Monsieur le Ministre,
De jeunes collègues stagiaires, de plus en plus nombreux, nous livrent presque chaque jour leurs critiques et leurs inquiétudes quant à la formation pratique qu'ils reçoivent en IUFM.
Ces stagiaires ne trouvent dans cette formation aucune promotion des compétences qu'ils ont acquises pendant leurs études, compétences attestées par leur réussite à un concours difficile.
Beaucoup d'entre eux se plaignent en outre de l'autoritarisme qu'ils subissent de la part de leurs formateurs : ces derniers, désireux de voir appliquer coûte que coûte certaines "recettes de pédagogie", parées pour l'occasion d'une phraséologie pompeuse, déploient le plus souvent leur enseignement dans un total irrespect de la liberté pédagogique dont tout enseignant est normalement censé se prévaloir.

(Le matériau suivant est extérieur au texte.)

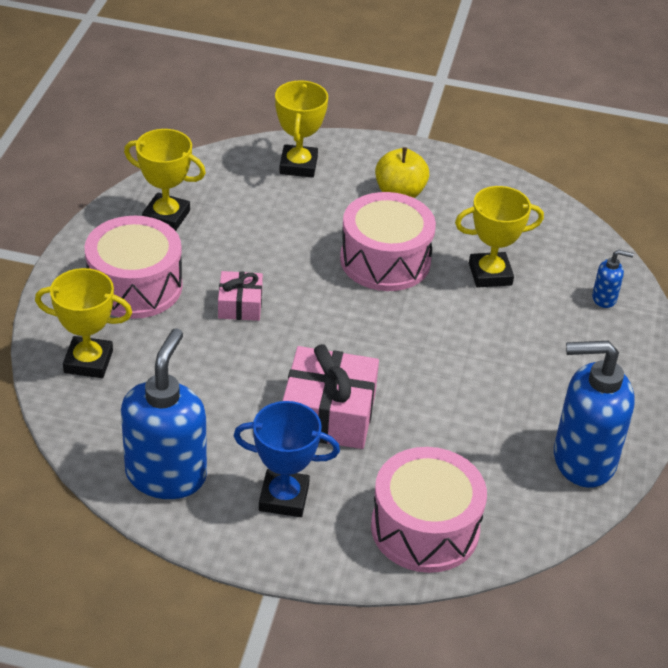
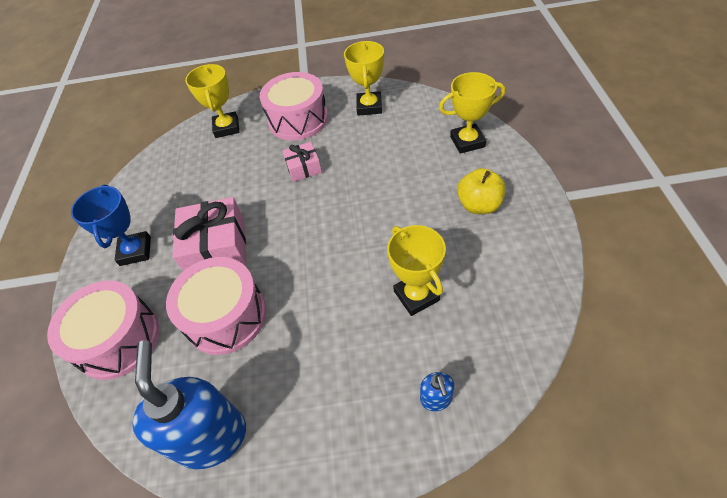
camera: 80 degrees right, 10 degrees up
(166, 475) = (145, 192): blue soap dispenser -> none
(385, 260) = (392, 223): pink drum -> pink drum (226, 316)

Enfin, et fait encore plus grave, il s'avère que la " discipline ", au sein de nombreux IUFM, est obtenue par le biais du chantage à la titularisation : pressions et menaces constituent la "méthode" employée pour plier les stagiaires à l'idéologie des "sciences de l'éducation" et pour les contraindre à se soumettre aux consignes qui leur sont imposées, aussi bien lors de conférences de didactique que dans leur salle de classe.
Aucun doute n'est plus possible : les IUFM, censés assurer la formation pratique des professeurs stagiaires , sont devenus des " centres de dressage " aux "sciences de l'éducation".
A moins de pratiquer le déni de la réalité, vous ne pouvez , Monsieur le Ministre, ignorer les ravages de la" pédagolâtrie" dans l'école, alors que toute personne sensée a désormais compris que la finalité des "sciences de l'éducation" n'est pas la transmission des connaissances mais le gardiennage des "jeunes". Cautionner l'enseignement des dites "sciences" au sein des IUFM, serait donc, de votre part, incompatible avec l'idéal d'instruction de l'école républicaine à laquelle vous avez maintes fois déclaré être très attaché.
De plus, et quand bien même les "méthodes pédagogistes" seraient dédiées à l'instruction, vous n'ignorez pas que la seule qualité qui fonde véritablement l'autorité d'un professeur est la connaissance de sa discipline, et non sa capacité à appliquer servilement des "théories" élaborées "en chambre" par des demi-savants qui, pour la plupart, n'ont jamais enseigné devant une classe.
On n'a jamais rencontré de bon professeur ignorant dans sa discipline, fût-il champion en didactique - du vide -. Le mépris des compétences intellectuelles est donc proprement absurde, voire scandaleux, en des lieux où l'on assure la formation pratique des futurs professeurs de notre pays.
Vous savez également, Monsieur le Ministre, puisque vous avez vous-même enseigné, que la liberté pédagogique d'un professeur est la condition même de l'exercice éclairé de son magistère. Et nous n'oserions supposer, quant à nous, que votre projet est de remplacer peu à peu les professeurs de la République par des robots à "enseigner", sans âme, sans chaleur, sans passion.
C'est pourquoi nous vous demandons d'intervenir, sans plus tarder, et avec la fermeté qui s'impose, auprès des directeurs d'IUFM, auprès des inspecteurs de l'Education Nationale, auprès des formateurs, de sorte que la formation pratique des professeurs stagiaires cesse d'être un conditionnement à l'idéologie des "sciences de l'éducation", relevant de la disqualification des connaissances, du mépris de la liberté pédagogique et du chantage.
La vocation à enseigner fait aujourd'hui cruellement défaut, comme en témoigne la campagne publicitaire que vous êtes contraint de mettre en place pour tenter de pallier le trop faible nombre des candidats au professorat. Mais nulle publicité ne saurait permettre un recrutement de qualité, quand on ignore au même moment dans les IUFM que la vocation véritable, chez un professeur, réside dans l'amour de sa discipline et dans la passion de transmettre, et qu'elle ne peut s'épanouir hors du loisir de penser. Nous vous prions d'agréer, Monsieur le Ministre, l'expression de nos salutations dévouées.